As someone who has been traveling since 19 understanding the desire to stay in one place of familiarity is difficult. At this point travel seems a responsibility, a privilege. I have no excuse for remaining ignorant when my standard of living is one of the best in the world. What have all the wars, conflicts and struggles from 13 colonies to a world power been for, after all, if not to achieve a position where we can utilize our abundances to better the world?
But what makes people stay in a broken, but slowly recovering country, when there are so many safer places to go? This is a universal question. What makes women stay with abusers? What makes alcoholics work in a bar? The question is the same: what makes people endure a bad situation when all that is required is change?
It’s Monday today and the traffic has settled down a bit. This weekend cars were packed tight into the streets like tic tacs in a container. Smog settled into the city, a haze lowering itself into the buildings. Bogota is a crowded city. So much so that they implement something called Piko Plaque. The government limits driving during the week to curb traffic. On certain days only vehicles with odd or even ending license plate numbers can drive. As time continues the problem will only get worse. In many ways we are all just working towards our own destruction.
This isn’t out intention, only the tragic result of our ignorance. We don’t know how to stop time. We don’t know how to curb growth. We don’t know what to do. So we continue moving, because if humans know of anything it is how to get back up, it is how to continue living when shit hit the fan. Which is the tragedy. Our strength creates overcrowding, it creates the piko plaque.

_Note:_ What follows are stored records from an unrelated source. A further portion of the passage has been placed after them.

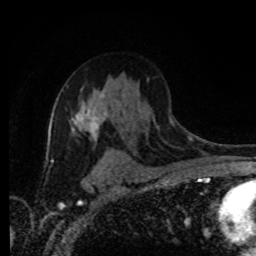
Breast MRI (dynamic contrast-enhanced), one axial slice. Slice 57 of 80 in the series (ordered by position). Cropped to one breast. Dynamic contrast-enhanced series, time point 2 of 8 at this slice position (early post-contrast). 1.5 T. TE 4.2 ms, TR 7 ms. 256 × 256 image matrix, field of view 165 × 165 mm. Female patient.
Outlined on this slice (semi-automatically segmented with operator editing):
- enhancing-tissue mask used for the functional tumour volume (all voxels passing the contrast-enhancement thresholds inside the analysis volume; usually the tumour): box from (x=71, y=92) to (x=109, y=139) px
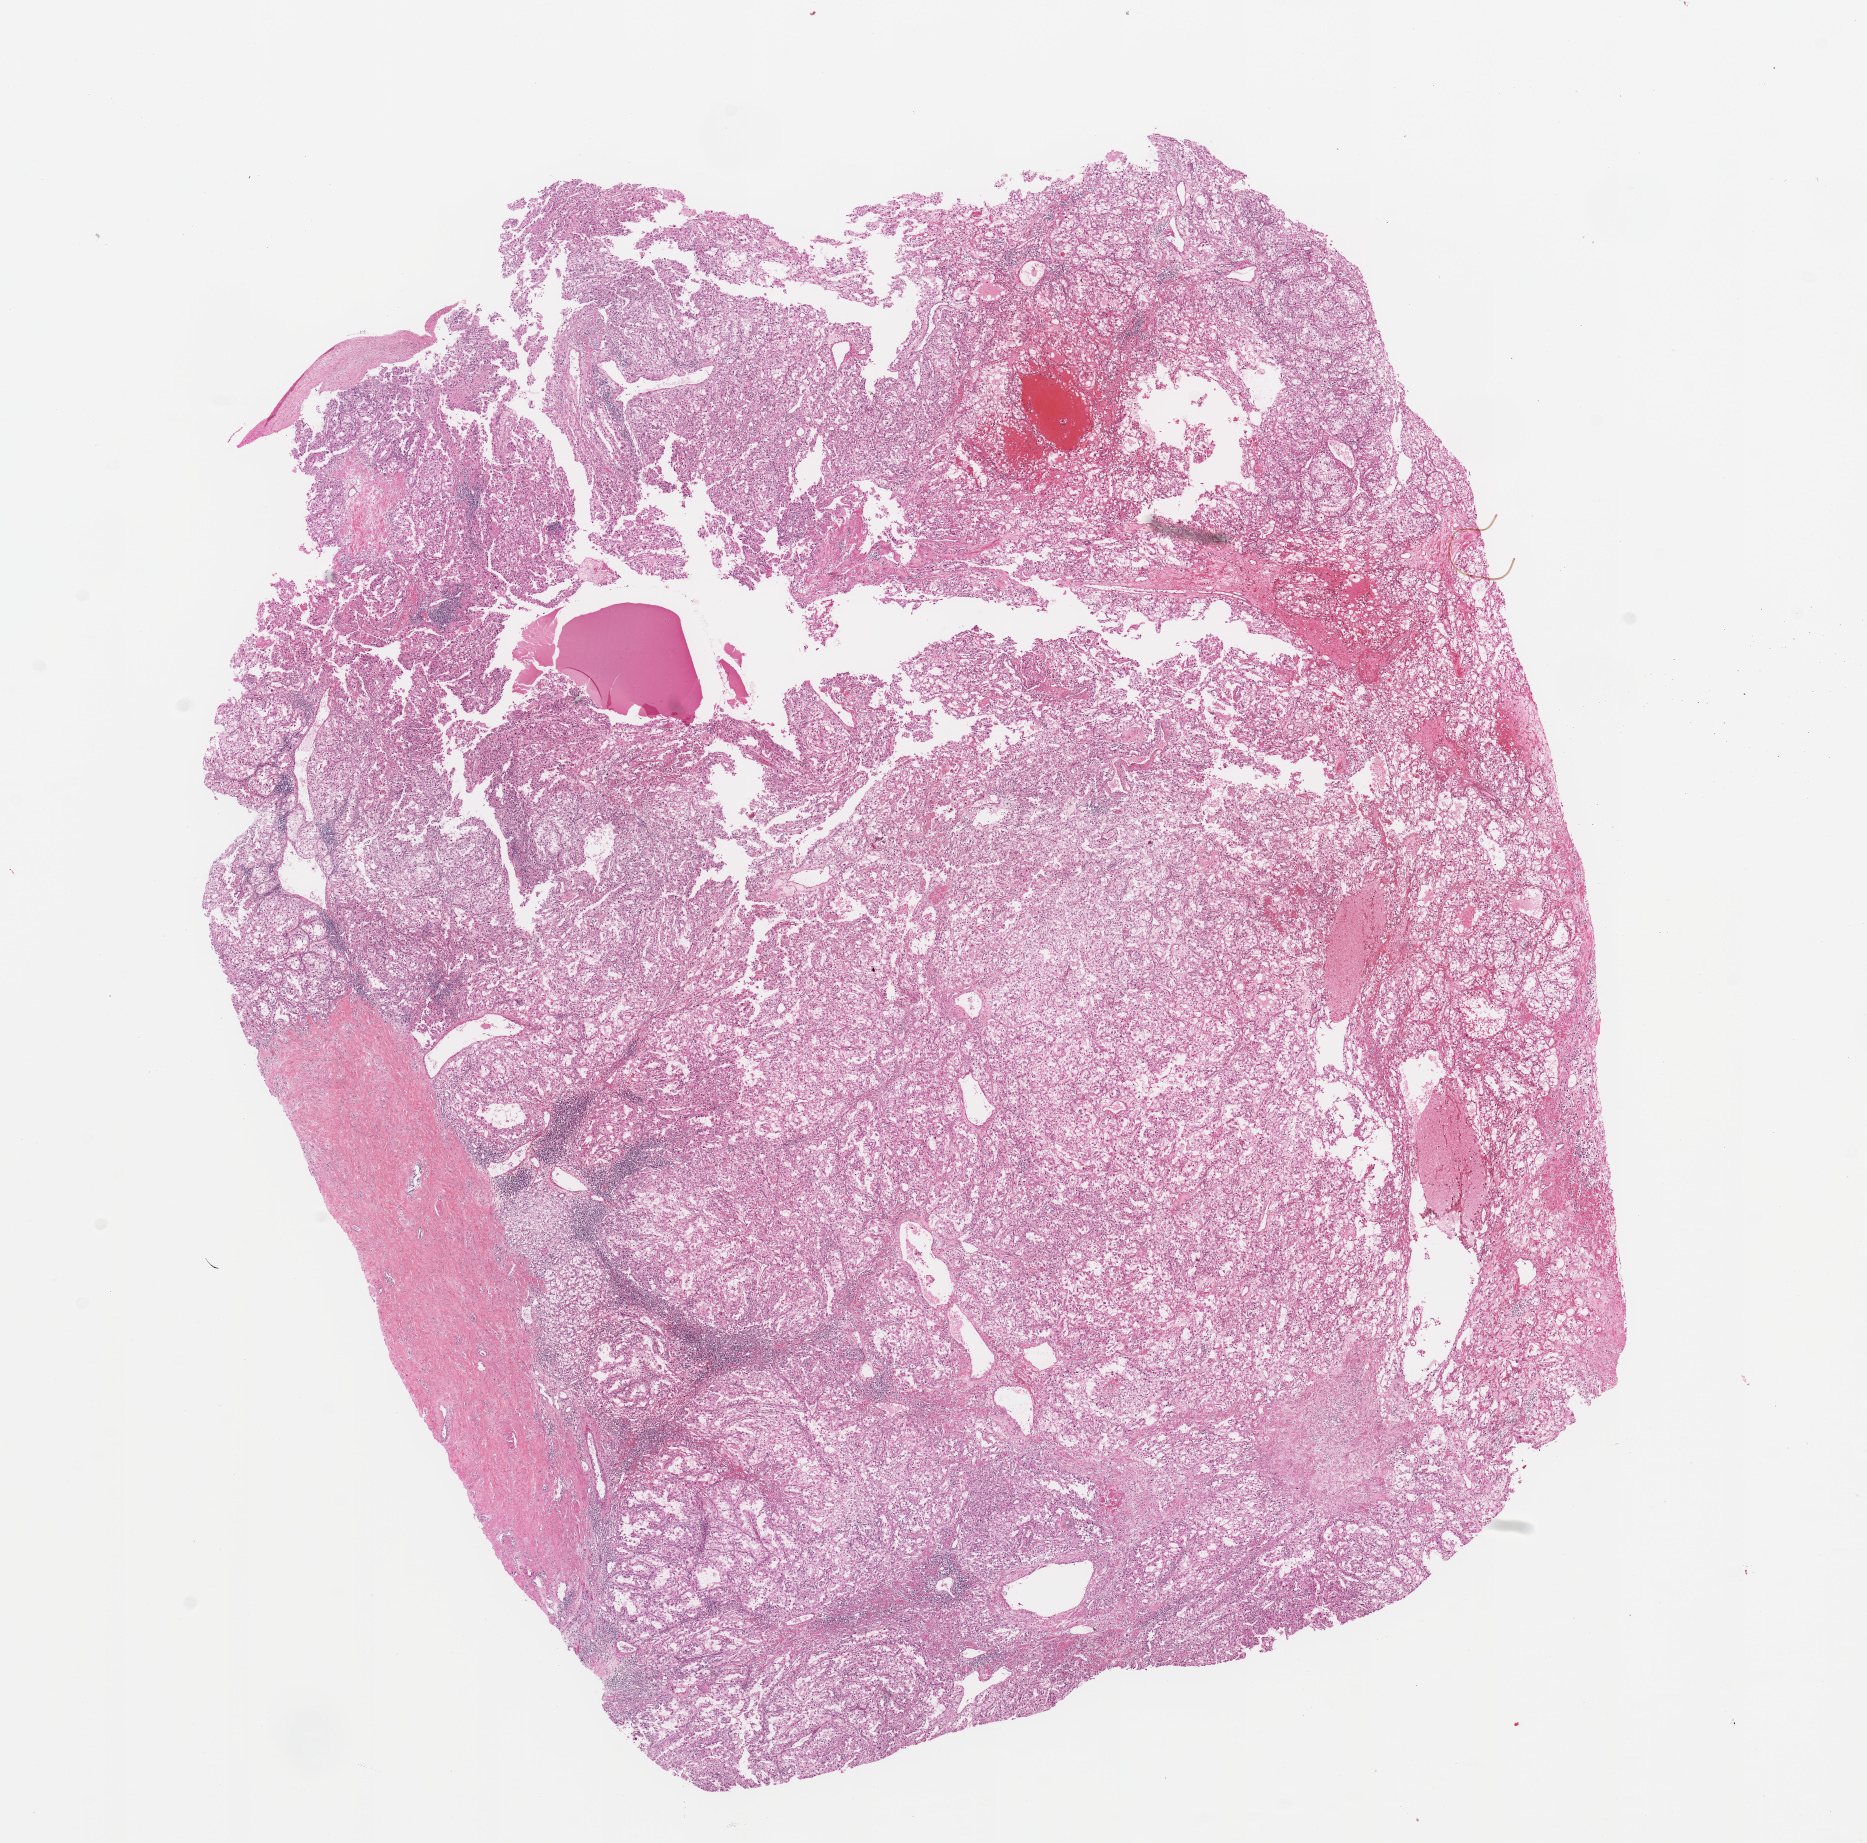
H&E-stained whole-slide image — whole scanned area (about 14.8 x 14.6 mm, slide scanned at 20x) shown as a low-resolution overview. Tumour tissue sample, sampled site: kidney. 67-year-old male patient. Histologic grade: G2 (moderately differentiated). Pathologist review of this section (percent, as recorded): tumour nuclei 80%, necrosis 5%.
- primary tumour site (as recorded): upper pole
- histologic diagnosis: Renal cell carcinoma, NOS
- AJCC pathologic stage: I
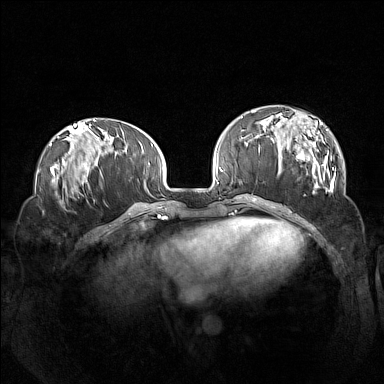
Breast MRI (dynamic contrast-enhanced), one axial slice. Slice 45 of 160 in the series (ordered by position). Dynamic contrast-enhanced series, time point 2 of 7 at this slice position (early post-contrast). 1.5 T. TE 1.8 ms, TR 5 ms. 1 mm slice thickness. 384 × 384 image matrix, field of view 360 × 360 mm. Female patient.
Outlined on this slice (semi-automatically segmented with operator editing):
- enhancing-tissue mask used for the functional tumour volume (all voxels passing the contrast-enhancement thresholds inside the analysis volume; usually the tumour): bounding box <260,113,336,192> (left, top, right, bottom; pixels)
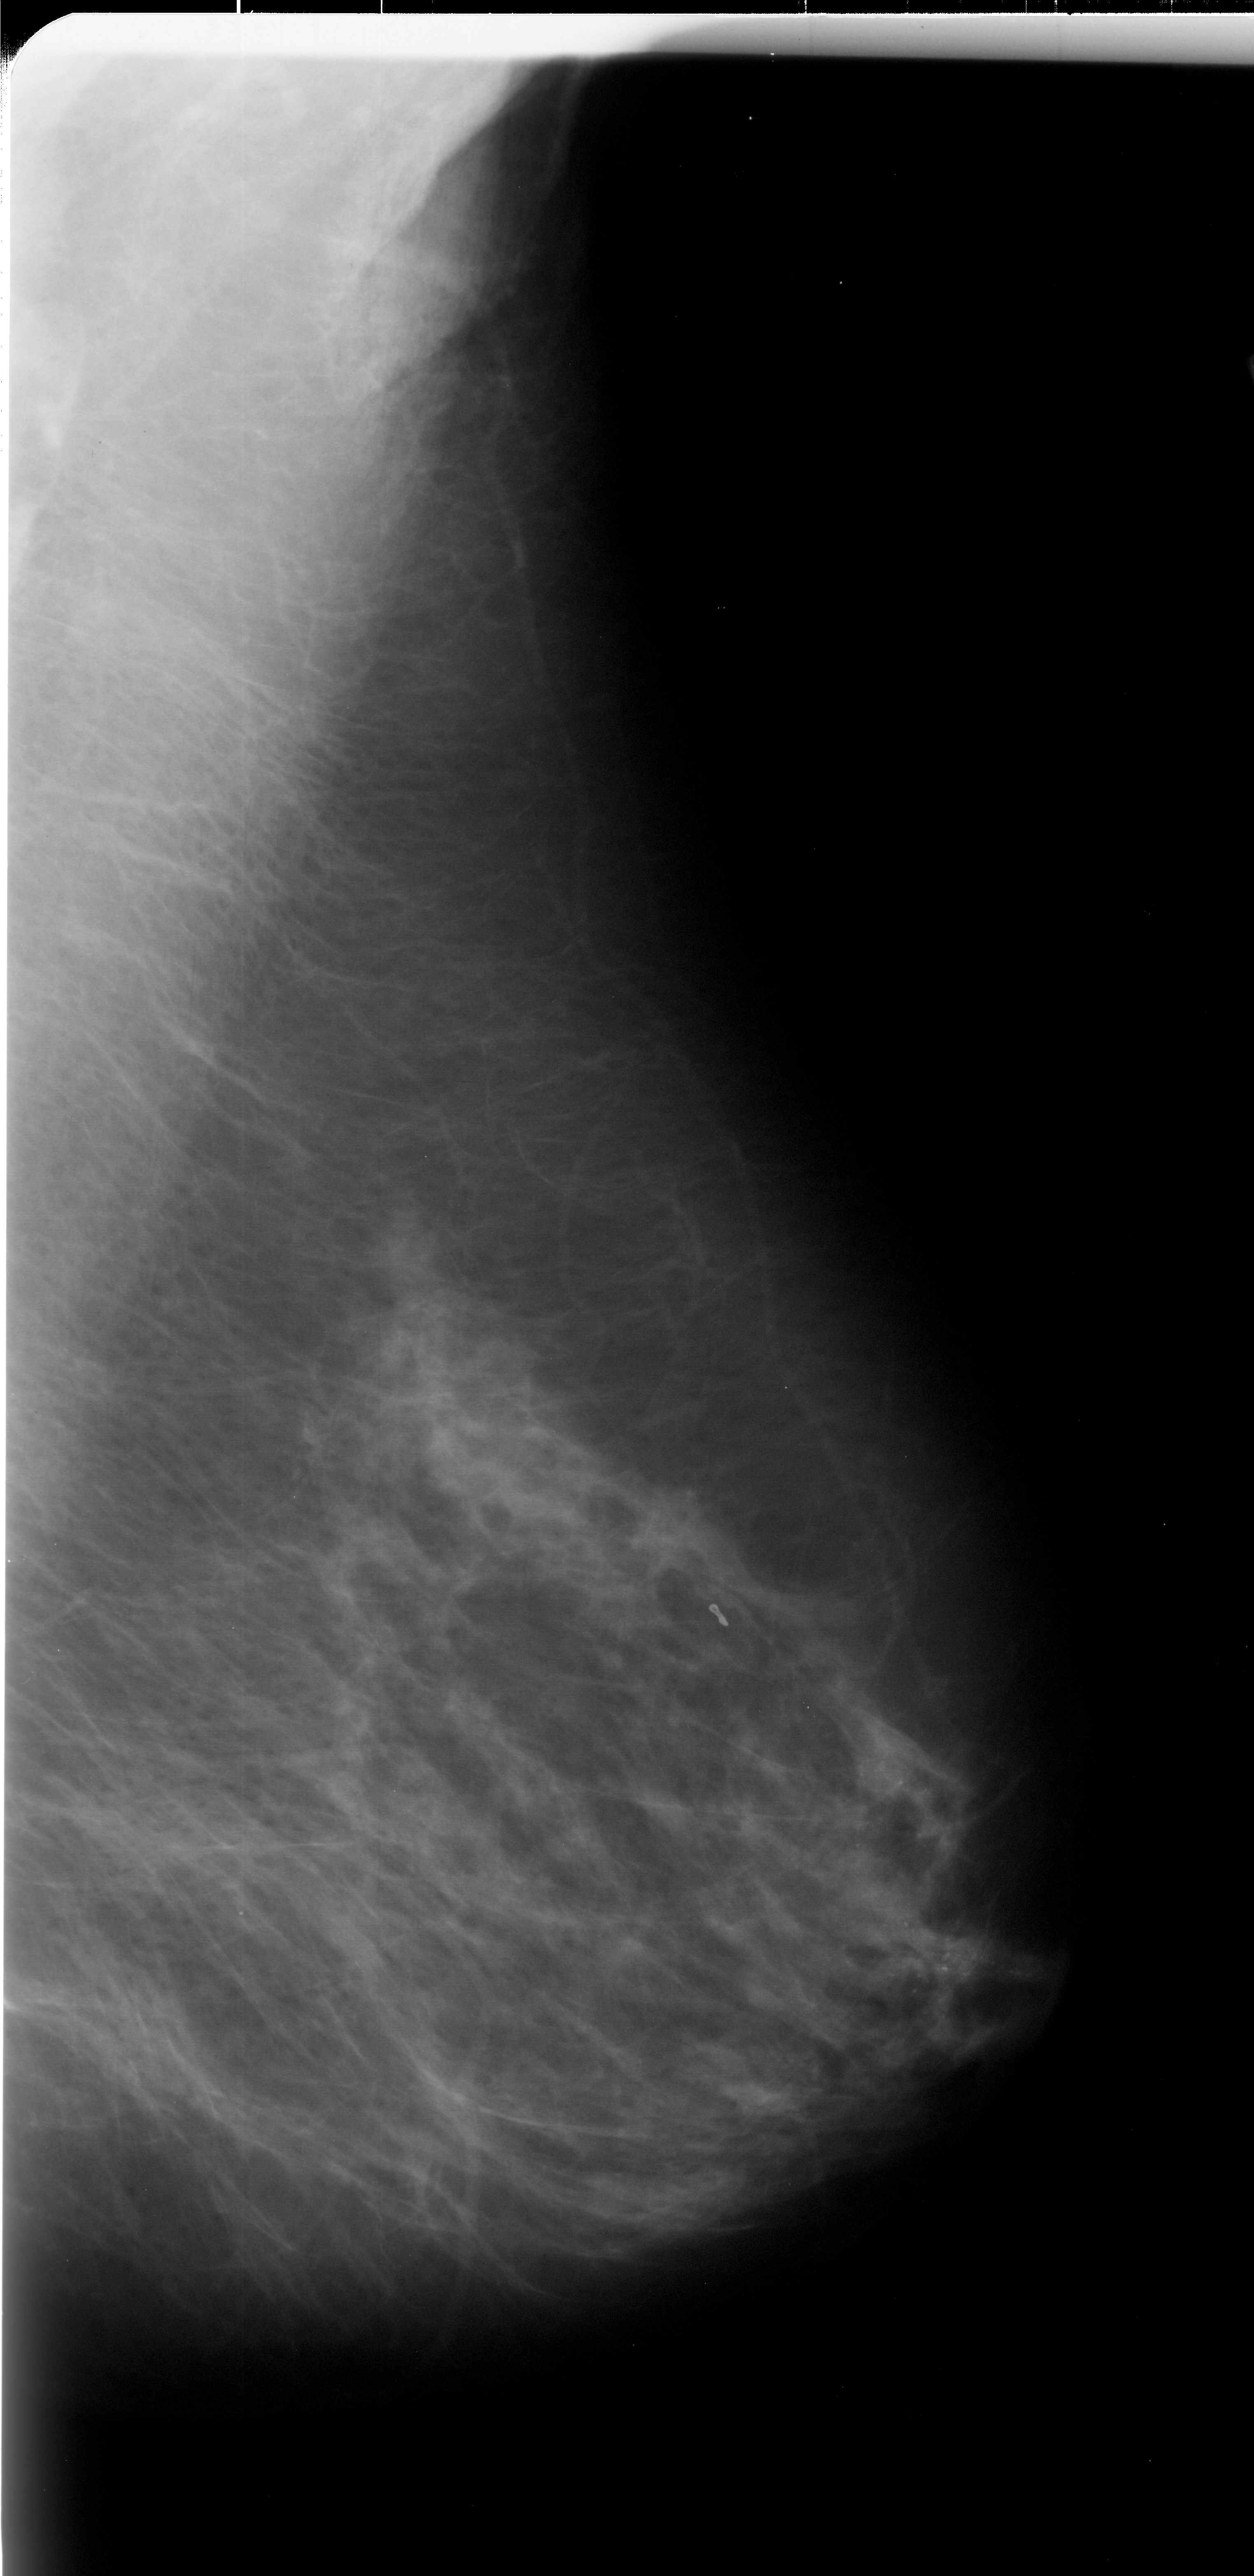
Scanned film-screen mammogram; right breast; mediolateral oblique (MLO) view; BI-RADS breast density category 2 (scale 1–4).
Calcifications, morphology fine linear branching, distribution linear; BI-RADS assessment category 5; subtlety rating 4 on a 1 (subtle) to 5 (obvious) scale; pathology (as recorded): malignant.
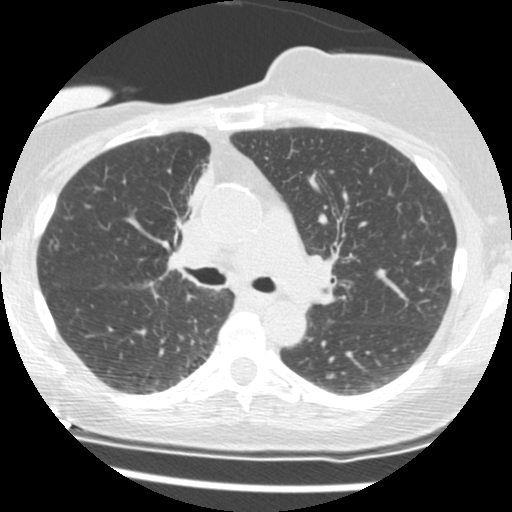
Low-dose screening chest CT, axial slice; second screening round (one year after baseline); lung window (W 1500 / L -600 HU); standard (soft-tissue) reconstruction kernel (STANDARD); slice 52 of 165 in the series; 512 × 512 image matrix. Female, age 56 years at enrolment.
Expert reader's lesion annotation, bounding box [x1, y1, x2, y2] px = [152, 167, 208, 259]. The screening reader recorded 2 non-calcified nodules or masses ≥4 mm on this exam (right middle lobe, right lower lobe); which of them this box marks is not recorded.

A few days ago the city got too much so we went up. We hiked up Montserrate, climbing the steps one by one to the top. The uphill was two hours of lunges. 1,500 feet, 500 meters, of leg burning lunges later we looked down upon Bogota with the shadow of the 500 year old hermitage retreat behind us.
There are many ways to the top. Some take the Teleferica, cable car. Others, like us, walk. Some run. We saw one man who did a sort of dance, bouncing two or three times on each step and whistling to himself like a cho cho train. Some even crawl up the steps on their knees as a form of extreme penance.
From above, the city looks even bigger and the cars and people are invisible. The tops of the buildings are flat squares, geometrical boxes, mashed together in no particular design.
It is quiet up here. Stages of the cross wind down part of the mountain. The landscape is beautiful. Bright flowers grow beside the statue of Jesus getting nailed to a cross. Behind him the hillside drops into a valley that rises again to another mountain in the distance.
A cross gushes water into a 17 foot wide basin, which drops water into another, and another, and another, and so on. Finally after six basins large rocks stop the waterflow. Beyond that is a wishing well. I wonder if the water drops down into the bottom of the well? Maybe it continues on, unseen, but there. Eroding and changing the world.
The street lights change to red and a line of taxis slam on their brakes, their car hoods dipping towards the concrete. Beautiful people swim across the long street, some even run. They move down side-streets, turn different directions and vanish from view. Like all of us they move, they make the best of their situations, and they lie the best possible lives.
For when we find ourselves surrounded by evil and the indestructible barrier of death we keep moving. Some travel to large cities like Bogota for safety in numbers and others simply pick up and travel to a different part of the world. But, we all have the hope of a better tomorrow, a legacy, and the fight for something greater.